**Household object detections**
====

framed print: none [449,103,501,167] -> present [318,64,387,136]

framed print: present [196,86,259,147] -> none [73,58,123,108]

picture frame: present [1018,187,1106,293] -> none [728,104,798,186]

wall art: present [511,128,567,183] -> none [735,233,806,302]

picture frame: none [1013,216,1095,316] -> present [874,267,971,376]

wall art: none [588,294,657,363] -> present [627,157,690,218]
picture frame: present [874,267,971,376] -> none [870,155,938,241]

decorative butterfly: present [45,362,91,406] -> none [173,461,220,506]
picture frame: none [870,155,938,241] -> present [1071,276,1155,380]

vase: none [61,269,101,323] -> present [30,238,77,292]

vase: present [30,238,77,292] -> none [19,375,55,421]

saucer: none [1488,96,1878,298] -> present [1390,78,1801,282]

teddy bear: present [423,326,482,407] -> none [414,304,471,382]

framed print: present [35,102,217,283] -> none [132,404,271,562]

====

**Your objective**
Repeat the line containing "picture frame: none [870,155,938,241]" and all subsequent lines through the final line of the data, exactly and with no others.

**Your solution**
picture frame: none [870,155,938,241] -> present [1071,276,1155,380]

vase: none [61,269,101,323] -> present [30,238,77,292]

vase: present [30,238,77,292] -> none [19,375,55,421]

saucer: none [1488,96,1878,298] -> present [1390,78,1801,282]

teddy bear: present [423,326,482,407] -> none [414,304,471,382]

framed print: present [35,102,217,283] -> none [132,404,271,562]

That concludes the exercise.